• Task input

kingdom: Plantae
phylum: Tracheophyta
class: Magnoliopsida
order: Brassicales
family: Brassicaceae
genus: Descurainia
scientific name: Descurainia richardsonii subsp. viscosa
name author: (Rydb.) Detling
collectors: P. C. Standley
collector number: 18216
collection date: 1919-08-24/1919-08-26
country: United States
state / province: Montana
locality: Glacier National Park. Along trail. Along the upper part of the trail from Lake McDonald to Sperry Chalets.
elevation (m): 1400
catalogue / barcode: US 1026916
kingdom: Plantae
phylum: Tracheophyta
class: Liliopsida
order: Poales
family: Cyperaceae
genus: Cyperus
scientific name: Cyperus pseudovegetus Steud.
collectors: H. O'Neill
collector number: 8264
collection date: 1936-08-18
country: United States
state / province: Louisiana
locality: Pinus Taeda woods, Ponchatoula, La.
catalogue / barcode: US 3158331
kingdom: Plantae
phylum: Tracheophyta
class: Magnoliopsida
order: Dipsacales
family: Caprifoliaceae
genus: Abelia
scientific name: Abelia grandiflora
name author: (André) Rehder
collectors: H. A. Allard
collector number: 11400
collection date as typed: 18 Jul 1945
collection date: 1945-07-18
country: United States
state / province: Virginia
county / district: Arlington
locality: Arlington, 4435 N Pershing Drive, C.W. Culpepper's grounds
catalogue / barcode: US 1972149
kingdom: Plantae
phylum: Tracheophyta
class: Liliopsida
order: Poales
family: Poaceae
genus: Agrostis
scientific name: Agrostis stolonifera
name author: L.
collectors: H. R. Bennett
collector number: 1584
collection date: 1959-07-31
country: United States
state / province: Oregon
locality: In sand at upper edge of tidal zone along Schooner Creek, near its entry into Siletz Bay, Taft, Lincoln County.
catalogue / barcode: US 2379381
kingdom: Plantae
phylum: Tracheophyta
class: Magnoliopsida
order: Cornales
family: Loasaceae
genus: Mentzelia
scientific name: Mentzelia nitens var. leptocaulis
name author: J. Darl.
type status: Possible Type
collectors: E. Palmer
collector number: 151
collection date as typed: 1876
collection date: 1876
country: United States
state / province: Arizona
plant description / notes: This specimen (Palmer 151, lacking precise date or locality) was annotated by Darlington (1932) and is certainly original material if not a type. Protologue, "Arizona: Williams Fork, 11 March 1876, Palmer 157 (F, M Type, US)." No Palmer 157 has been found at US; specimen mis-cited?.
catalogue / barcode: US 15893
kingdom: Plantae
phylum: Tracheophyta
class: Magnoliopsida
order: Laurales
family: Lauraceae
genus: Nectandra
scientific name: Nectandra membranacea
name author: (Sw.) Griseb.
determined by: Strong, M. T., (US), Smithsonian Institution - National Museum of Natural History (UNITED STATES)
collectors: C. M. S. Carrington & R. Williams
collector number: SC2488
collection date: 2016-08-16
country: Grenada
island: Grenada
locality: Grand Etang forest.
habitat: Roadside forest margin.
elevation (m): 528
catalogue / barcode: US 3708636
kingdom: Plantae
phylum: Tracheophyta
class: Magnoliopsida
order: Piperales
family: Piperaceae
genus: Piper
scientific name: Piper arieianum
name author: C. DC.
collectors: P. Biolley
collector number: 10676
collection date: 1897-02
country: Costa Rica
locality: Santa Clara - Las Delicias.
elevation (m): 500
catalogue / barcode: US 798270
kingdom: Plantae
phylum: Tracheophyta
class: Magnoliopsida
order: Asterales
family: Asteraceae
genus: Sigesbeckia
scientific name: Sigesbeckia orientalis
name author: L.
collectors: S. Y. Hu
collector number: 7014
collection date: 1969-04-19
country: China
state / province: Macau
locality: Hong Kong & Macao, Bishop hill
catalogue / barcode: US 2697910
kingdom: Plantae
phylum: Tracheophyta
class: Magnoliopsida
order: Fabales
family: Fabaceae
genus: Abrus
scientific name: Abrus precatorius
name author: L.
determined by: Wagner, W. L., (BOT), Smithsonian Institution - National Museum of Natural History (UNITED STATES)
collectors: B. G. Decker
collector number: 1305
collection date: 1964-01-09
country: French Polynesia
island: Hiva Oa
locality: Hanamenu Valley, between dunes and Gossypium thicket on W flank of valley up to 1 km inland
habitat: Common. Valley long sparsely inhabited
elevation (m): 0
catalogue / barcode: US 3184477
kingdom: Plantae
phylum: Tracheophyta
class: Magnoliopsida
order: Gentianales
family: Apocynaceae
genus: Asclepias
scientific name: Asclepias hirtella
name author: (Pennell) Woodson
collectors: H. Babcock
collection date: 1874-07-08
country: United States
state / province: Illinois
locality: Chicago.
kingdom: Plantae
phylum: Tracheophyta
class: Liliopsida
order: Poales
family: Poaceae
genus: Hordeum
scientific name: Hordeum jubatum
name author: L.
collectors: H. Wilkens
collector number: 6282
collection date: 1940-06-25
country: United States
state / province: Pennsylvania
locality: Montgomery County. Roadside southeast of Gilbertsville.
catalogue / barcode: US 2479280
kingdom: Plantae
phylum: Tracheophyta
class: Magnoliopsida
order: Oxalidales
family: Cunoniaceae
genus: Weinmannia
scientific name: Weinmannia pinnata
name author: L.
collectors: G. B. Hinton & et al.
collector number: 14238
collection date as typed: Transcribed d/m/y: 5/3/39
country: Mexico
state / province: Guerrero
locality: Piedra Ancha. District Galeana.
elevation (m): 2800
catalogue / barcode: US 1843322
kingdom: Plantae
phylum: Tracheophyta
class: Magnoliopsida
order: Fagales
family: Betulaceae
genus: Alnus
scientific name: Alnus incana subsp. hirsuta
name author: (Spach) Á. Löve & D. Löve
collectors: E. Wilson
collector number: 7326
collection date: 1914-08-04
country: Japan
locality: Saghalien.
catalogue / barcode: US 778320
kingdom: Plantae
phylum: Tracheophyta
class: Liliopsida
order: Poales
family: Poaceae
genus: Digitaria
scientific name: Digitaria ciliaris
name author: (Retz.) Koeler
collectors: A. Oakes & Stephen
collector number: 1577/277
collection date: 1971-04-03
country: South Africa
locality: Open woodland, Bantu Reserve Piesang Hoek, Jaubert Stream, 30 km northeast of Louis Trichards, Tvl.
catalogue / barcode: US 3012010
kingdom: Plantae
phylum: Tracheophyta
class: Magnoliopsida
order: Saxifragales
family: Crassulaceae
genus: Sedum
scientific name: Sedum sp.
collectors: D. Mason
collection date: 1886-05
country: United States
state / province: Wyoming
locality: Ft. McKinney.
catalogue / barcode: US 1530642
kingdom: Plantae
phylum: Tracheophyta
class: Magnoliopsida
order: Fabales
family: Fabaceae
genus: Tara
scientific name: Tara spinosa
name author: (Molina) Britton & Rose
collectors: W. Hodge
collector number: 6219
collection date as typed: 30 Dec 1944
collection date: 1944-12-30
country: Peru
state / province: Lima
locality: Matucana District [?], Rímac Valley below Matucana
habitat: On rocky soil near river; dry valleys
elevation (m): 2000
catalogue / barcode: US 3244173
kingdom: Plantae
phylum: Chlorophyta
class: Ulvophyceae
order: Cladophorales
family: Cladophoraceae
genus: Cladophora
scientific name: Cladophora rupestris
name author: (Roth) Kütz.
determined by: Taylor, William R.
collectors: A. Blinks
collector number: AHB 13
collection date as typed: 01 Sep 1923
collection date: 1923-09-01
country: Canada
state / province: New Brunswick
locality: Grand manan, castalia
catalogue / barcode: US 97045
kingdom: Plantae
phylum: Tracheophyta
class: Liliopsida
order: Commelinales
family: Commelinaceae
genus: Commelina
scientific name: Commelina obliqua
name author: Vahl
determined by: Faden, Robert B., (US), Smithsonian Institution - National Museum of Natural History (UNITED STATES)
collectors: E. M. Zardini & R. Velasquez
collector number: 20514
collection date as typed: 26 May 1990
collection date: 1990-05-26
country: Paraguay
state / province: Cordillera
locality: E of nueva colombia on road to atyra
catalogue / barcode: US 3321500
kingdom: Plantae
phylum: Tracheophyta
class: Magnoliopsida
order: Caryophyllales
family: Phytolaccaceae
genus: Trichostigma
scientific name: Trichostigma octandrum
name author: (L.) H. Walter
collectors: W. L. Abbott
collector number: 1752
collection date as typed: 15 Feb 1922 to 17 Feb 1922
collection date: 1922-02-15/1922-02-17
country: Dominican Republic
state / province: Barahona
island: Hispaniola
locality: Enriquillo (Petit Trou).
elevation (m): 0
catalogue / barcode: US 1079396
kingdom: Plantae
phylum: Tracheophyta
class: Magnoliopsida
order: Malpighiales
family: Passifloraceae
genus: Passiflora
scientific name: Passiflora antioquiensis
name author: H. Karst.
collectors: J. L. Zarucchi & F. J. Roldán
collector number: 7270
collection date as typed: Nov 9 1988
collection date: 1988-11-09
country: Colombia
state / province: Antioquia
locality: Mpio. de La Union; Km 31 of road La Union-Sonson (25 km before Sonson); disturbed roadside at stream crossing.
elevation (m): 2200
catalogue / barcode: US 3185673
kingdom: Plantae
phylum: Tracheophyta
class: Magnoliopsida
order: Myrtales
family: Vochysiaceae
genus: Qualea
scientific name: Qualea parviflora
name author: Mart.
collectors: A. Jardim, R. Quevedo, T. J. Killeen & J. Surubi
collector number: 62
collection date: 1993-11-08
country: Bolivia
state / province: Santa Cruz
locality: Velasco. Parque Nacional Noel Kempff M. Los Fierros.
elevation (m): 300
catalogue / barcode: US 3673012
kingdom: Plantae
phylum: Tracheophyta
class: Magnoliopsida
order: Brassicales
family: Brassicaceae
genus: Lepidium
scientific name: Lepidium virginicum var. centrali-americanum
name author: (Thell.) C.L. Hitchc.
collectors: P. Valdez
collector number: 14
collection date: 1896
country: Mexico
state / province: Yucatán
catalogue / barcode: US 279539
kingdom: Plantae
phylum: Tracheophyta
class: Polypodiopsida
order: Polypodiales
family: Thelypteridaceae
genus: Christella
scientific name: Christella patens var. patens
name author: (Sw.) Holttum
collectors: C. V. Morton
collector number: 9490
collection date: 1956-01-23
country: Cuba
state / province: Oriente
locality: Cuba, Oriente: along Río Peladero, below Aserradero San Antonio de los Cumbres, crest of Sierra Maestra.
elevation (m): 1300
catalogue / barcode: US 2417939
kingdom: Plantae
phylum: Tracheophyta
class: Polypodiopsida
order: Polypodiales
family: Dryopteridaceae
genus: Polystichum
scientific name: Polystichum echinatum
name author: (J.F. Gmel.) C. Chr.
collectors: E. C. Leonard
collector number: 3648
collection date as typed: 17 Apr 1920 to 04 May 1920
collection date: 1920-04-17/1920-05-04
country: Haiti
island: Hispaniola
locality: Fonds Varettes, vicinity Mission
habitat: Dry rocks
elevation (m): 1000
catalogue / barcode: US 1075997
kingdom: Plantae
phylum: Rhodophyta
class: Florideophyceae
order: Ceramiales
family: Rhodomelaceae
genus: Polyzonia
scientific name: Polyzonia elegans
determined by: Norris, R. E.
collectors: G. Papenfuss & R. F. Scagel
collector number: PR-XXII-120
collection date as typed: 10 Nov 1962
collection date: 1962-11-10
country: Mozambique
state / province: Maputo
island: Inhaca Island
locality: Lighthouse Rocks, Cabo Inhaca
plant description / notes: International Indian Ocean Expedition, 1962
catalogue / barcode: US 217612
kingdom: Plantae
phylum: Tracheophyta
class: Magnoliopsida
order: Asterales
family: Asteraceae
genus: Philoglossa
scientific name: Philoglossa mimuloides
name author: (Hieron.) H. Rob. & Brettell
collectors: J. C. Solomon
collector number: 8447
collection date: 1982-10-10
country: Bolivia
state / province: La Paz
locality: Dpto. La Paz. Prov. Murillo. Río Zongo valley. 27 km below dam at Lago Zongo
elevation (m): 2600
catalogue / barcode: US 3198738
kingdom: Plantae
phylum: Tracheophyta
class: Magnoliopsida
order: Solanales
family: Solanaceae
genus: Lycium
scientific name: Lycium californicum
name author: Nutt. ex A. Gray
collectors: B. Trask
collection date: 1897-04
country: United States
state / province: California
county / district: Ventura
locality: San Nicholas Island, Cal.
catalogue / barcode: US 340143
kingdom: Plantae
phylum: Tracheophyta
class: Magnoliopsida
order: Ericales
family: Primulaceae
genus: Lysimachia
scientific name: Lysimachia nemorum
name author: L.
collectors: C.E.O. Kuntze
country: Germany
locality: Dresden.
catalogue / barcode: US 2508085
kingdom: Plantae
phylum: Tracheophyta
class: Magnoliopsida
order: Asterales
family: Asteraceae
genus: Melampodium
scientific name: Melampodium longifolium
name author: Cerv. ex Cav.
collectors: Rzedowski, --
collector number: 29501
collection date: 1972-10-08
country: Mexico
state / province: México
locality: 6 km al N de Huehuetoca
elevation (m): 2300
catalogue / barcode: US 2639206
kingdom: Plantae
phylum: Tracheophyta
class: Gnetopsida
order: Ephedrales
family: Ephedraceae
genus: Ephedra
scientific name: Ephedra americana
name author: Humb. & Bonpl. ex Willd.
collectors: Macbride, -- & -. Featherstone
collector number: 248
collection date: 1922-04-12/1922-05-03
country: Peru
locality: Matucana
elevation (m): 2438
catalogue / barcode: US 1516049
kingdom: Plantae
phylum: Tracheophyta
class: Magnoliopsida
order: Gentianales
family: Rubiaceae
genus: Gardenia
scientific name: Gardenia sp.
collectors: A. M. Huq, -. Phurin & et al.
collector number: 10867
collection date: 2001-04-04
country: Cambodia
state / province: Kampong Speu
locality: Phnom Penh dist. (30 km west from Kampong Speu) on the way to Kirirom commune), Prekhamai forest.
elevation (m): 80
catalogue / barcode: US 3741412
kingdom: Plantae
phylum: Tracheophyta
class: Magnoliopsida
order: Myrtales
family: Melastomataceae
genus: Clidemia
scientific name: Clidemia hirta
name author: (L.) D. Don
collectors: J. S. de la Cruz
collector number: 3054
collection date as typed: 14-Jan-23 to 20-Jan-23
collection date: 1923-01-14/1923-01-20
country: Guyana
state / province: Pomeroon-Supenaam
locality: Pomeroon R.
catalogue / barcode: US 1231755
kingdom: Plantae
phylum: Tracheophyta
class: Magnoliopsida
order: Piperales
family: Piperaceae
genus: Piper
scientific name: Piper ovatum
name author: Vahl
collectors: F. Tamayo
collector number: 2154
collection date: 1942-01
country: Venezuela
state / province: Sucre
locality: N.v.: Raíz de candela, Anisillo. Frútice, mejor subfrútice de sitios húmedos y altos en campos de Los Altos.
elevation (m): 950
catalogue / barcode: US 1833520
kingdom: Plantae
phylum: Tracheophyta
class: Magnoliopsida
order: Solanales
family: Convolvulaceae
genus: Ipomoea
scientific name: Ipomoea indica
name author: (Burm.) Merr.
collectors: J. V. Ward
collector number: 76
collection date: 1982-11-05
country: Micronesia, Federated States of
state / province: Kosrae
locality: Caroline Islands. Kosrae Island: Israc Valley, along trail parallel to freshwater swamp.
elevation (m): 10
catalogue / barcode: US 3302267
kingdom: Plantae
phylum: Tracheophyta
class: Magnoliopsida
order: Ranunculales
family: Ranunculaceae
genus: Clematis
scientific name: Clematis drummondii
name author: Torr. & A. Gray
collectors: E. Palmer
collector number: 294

• Prompt
Convert everything from the first line of the items above down to the line containing "genus: Cyperus", inclusive, into a Markdown table with the columns "Row" and "Line", numbering each line and leaving out any blank lines.

• Exercise result
| Row | Line |
|---|---|
| 1 | kingdom: Plantae |
| 2 | phylum: Tracheophyta |
| 3 | class: Magnoliopsida |
| 4 | order: Brassicales |
| 5 | family: Brassicaceae |
| 6 | genus: Descurainia |
| 7 | scientific name: Descurainia richardsonii subsp. viscosa |
| 8 | name author: (Rydb.) Detling |
| 9 | collectors: P. C. Standley |
| 10 | collector number: 18216 |
| 11 | collection date: 1919-08-24/1919-08-26 |
| 12 | country: United States |
| 13 | state / province: Montana |
| 14 | locality: Glacier National Park. Along trail. Along the upper part of the trail from Lake McDonald to Sperry Chalets. |
| 15 | elevation (m): 1400 |
| 16 | catalogue / barcode: US 1026916 |
| 17 | kingdom: Plantae |
| 18 | phylum: Tracheophyta |
| 19 | class: Liliopsida |
| 20 | order: Poales |
| 21 | family: Cyperaceae |
| 22 | genus: Cyperus |